2023 FIBA Intercontinental Cup

Tournament details
- Host country: Spain
- City: San Cristóbal de La Laguna
- Dates: 10–12 February 2023
- Teams: 4
- Venue: 1

Final positions
- Champions: Lenovo Tenerife (3rd title)
- Runners-up: São Paulo
- Third place: Rio Grande Valley Vipers
- Fourth place: US Monastir

Tournament statistics
- Games played: 4
- MVP: Bruno Fitipaldo (Lenovo Tenerife)
- Top scorer: Jarrett Culver (Rio Grande Valley Vipers) (45 total points)

Official website
- Link

= 2023 FIBA Intercontinental Cup (February) =

32nd season of the FIBA Intercontinental Cup

The 2023 FIBA Intercontinental Cup was the 32nd edition of the FIBA Intercontinental Cup. The tournament was held on 10 and 12 February 2023 in San Cristóbal de La Laguna, on the Spanish island of Tenerife. It was the third time that the tournament is held in Tenerife after 2017 and 2020.

Canarias (known as Lenovo Tenerife for sponsorship reasons) won its third Intercontinental Cup title after defeating São Paulo in the final. Bruno Fitipaldo was named the MVP. Rio Grande Valley Vipers came in third place, US Monastir in the fourth.

==Teams==

On December 6, 2021, FIBA announced the champions of the 2022 FIBA Asia Champions Cup would be added to the competition. The tournament was to be expanded from four to at least five teams. It would be the first time an Asian club participated since 1985. However, the Asia Champions Cup was cancelled due to the COVID-19 pandemic, and no team participated.

________________________________________

**The problem:**
In the text on the 2023 FIBA Intercontinental Cup, which team did Lenovo Tenerife beat in the final?

________________________________________

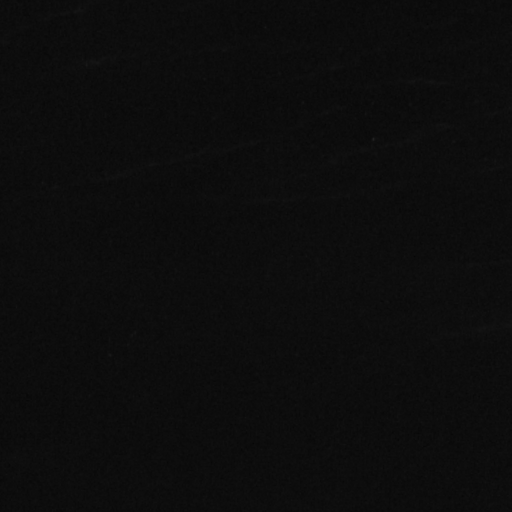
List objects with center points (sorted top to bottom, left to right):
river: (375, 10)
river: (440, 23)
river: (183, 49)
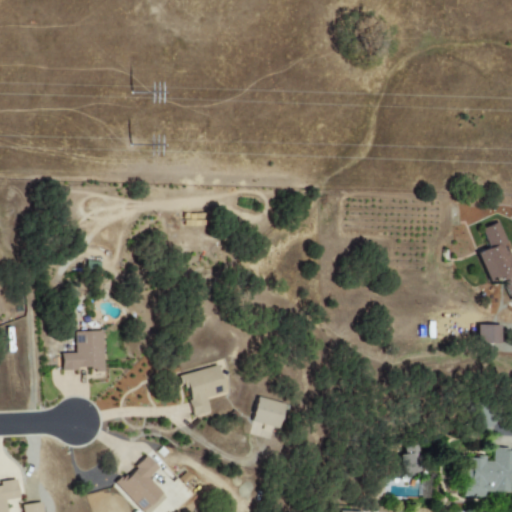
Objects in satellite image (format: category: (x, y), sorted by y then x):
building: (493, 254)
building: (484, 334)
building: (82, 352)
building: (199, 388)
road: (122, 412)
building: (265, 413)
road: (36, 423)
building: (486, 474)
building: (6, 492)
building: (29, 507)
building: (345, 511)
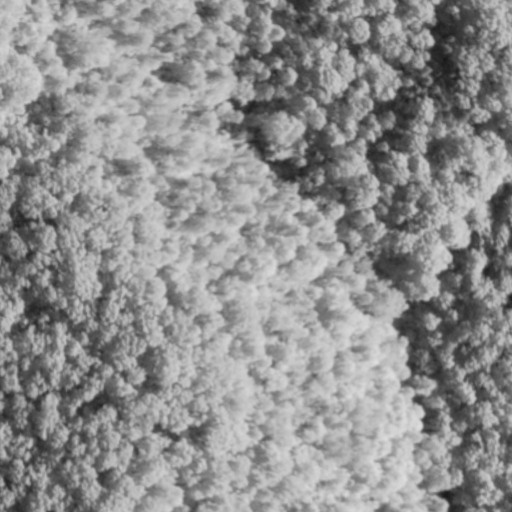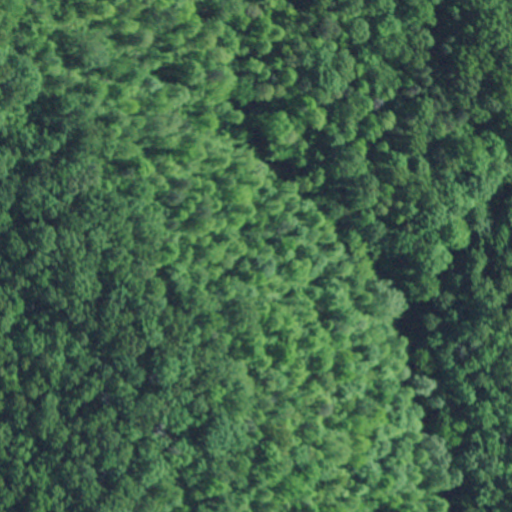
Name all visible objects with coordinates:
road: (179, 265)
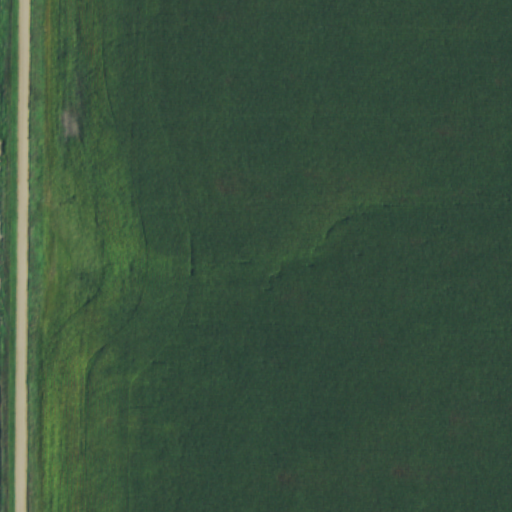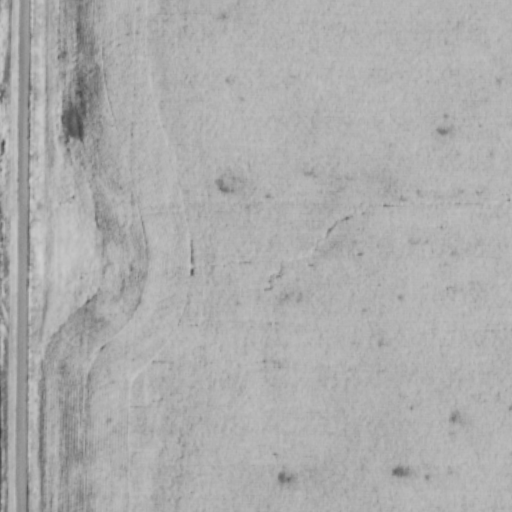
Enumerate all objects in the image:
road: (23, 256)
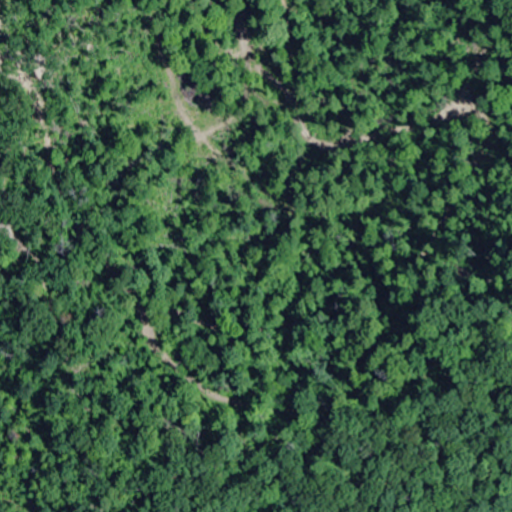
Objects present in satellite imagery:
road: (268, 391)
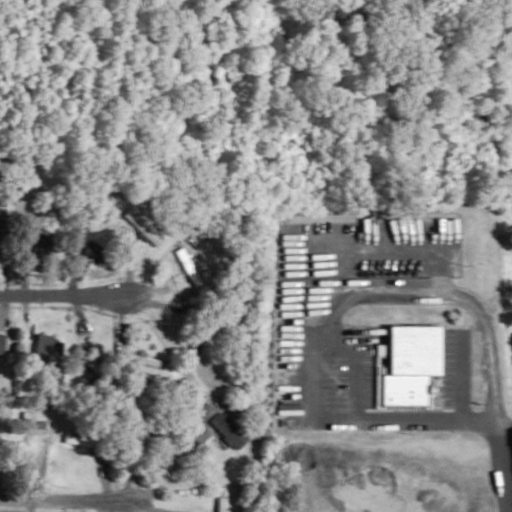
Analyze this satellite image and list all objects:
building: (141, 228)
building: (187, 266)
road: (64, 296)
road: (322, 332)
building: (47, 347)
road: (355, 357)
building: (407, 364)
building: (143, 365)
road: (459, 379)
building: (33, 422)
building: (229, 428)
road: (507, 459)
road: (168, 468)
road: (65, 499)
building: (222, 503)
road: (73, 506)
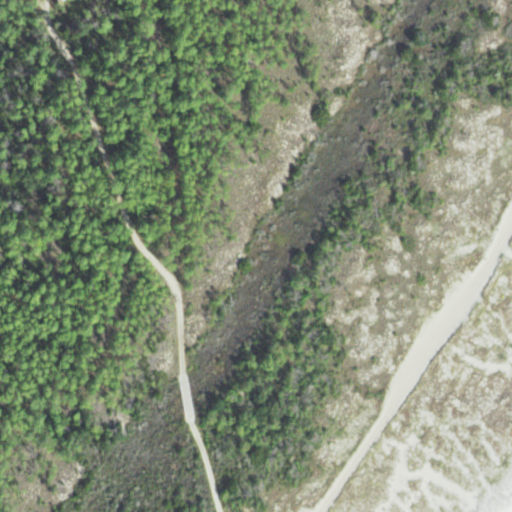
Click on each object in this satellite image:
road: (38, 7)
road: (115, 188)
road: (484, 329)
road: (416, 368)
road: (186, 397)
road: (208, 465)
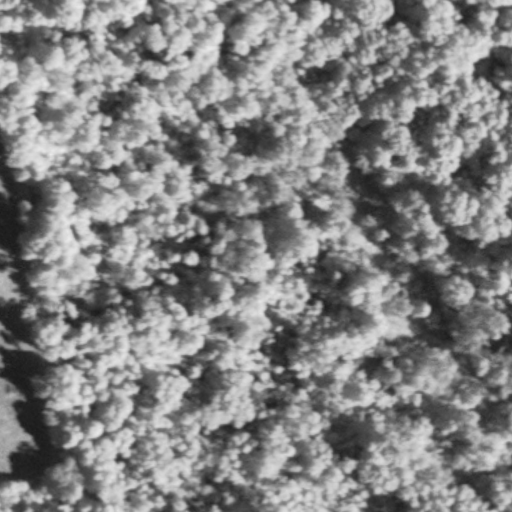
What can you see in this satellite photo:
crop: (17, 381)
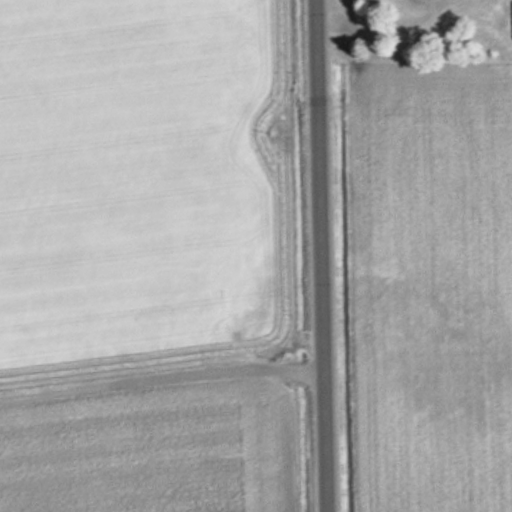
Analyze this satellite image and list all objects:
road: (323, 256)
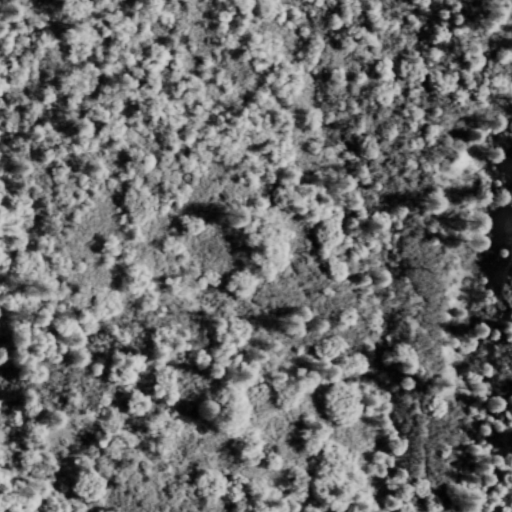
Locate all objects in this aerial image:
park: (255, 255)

________________________________________

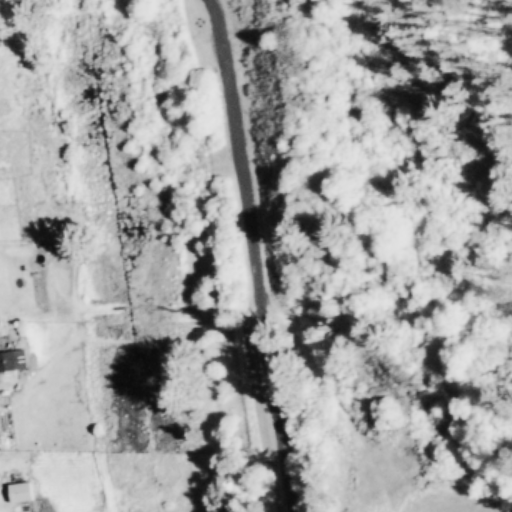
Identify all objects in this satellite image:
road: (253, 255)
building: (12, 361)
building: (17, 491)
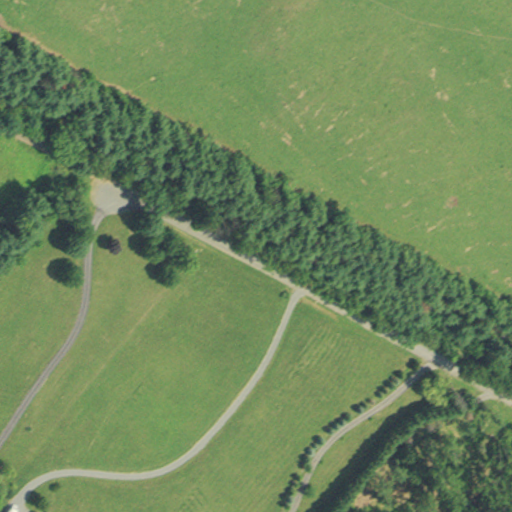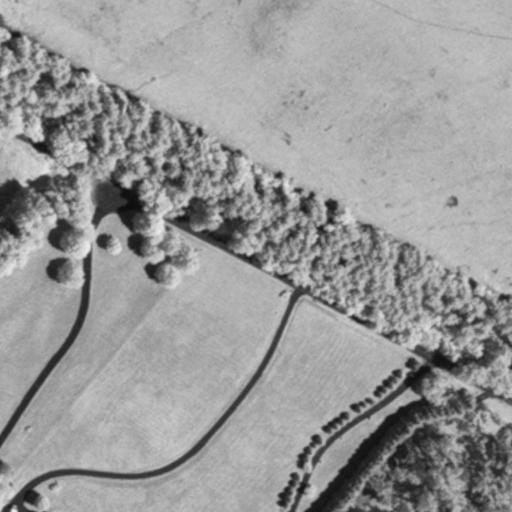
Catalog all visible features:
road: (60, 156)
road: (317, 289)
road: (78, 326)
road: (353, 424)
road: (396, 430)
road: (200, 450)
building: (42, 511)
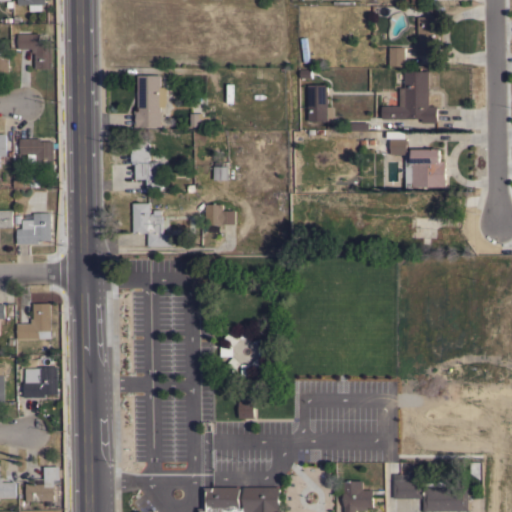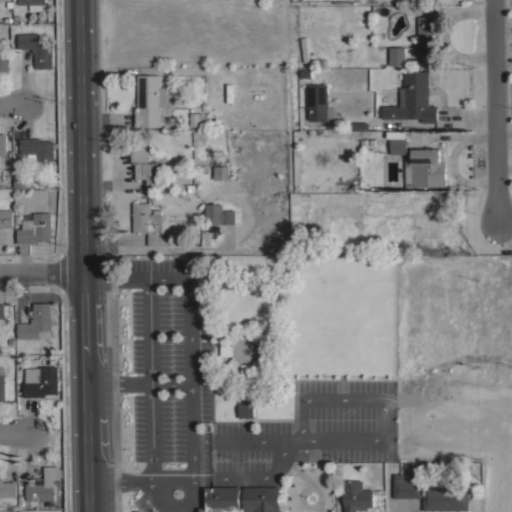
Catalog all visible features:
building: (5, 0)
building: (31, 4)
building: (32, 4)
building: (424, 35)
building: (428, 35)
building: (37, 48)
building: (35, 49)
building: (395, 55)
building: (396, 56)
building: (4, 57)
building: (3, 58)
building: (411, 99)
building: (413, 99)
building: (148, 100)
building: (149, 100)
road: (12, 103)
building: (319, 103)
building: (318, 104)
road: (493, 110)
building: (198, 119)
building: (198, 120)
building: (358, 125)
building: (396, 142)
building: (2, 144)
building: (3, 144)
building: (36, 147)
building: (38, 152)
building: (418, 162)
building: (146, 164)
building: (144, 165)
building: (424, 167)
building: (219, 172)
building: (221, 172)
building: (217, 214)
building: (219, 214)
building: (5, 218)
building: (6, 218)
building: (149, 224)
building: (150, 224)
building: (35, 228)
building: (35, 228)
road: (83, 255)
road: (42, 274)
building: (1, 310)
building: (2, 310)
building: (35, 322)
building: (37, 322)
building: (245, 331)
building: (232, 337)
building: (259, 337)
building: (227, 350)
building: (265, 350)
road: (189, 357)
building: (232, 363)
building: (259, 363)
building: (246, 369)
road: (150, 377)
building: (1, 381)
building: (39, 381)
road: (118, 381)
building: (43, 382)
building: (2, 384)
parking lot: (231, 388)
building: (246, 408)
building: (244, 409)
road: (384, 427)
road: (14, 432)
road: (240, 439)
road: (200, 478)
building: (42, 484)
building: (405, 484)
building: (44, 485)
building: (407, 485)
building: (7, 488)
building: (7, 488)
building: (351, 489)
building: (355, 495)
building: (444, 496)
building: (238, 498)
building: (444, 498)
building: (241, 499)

________________________________________

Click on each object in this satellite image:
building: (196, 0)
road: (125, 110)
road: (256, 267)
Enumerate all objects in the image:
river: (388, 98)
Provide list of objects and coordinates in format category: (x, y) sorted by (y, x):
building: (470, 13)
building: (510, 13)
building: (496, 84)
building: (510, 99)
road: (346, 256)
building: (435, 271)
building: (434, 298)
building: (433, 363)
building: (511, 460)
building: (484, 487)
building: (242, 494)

________________________________________

**Answer to this problem:**
São Paulo